THEORIES FOR EXPANSION OF EUROPEAN CONTROL

How and where the Europeans engaged in imperial expansion is reasonably clear. The question of why they did so is more problematic. A great deal has been written on this subject. While most explanations of European imperialism focus on economics, it is important to realize that domestic political factors also played a role.

Economic Arguments

Many of the discussions of imperialism can be described as "Marxist." That is, they operate under the theoretical suppositions taught by Karl Marx: that politics is governed by economics, and that history passes through a set pattern of stages (feudal, capitalist, communist). Marxist theories of imperialism suggest that governments undertook overseas expansion because of the interests of their domestic "capitalist" classes, who controlled finance and industry.

Perhaps the most convincing economic argument concerning the rise of new imperialism was that the European industrialized world needed the raw materials that the developing world had in abundance: industrial and precious metals, oil, and rubber. Still, the products extracted from the colonies rarely lived up to what advocates of imperialism had promised. The cost of maintaining the colonies proved to be an enormous drain on the economic and military resources of the home countries. The large pre-1914 growth of the international economy reflected industrial expansion at home and increasing trade among developed countries, not the realization of the profits of imperialism.

The table below, showing the growth in steel output in Germany and Britain, demonstrates how rapidly these economies were growing. Indeed, Germany overtook Britain in industrial power in the 19th century.

STEEL OUTPUT (1,000'S OF TONS)



COUNTRY

1870

1880

1890

UK

334

3,636

7,787

Germany

126

2,135

17,609

Exports UK (m.£.)

200/953m GNP

264/1,550m GNP

525/2,514m GNP

The growing sense of international economic competition among European industrial nations led many advocates of imperialism to pressure their governments to establish exclusive control over the economic life of their colonies. As Germany and the United States reached the industrial levels of Britain, they became more interested in competing with the English for foreign trade and were anxious to find new places to sell their wares. (And Great Britain, of course, wanted to maintain its control over its traditional markets.) So-called "sheltered markets" developed, an economic system wherein a European state would sell manufactured goods to its colony in return for raw materials (as, for example, in British India). This system kept the colony solely dependent on the European state that governed it. This is sometimes called "neomercantilism."

## Data

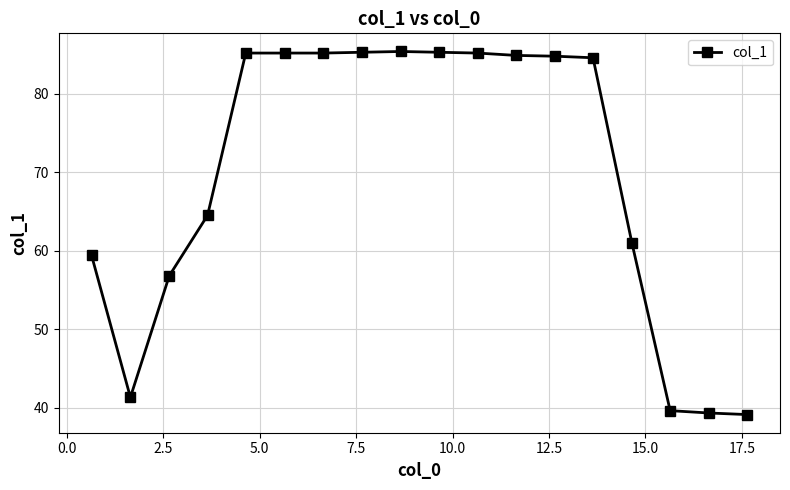

How many series are shown in this chart?

1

## Assignment
In the passage on European imperialism, what name is sometimes given to the system of "sheltered markets"? Use only the passage on European imperialism, not the data.

## Solution to the exercise
Neomercantilism.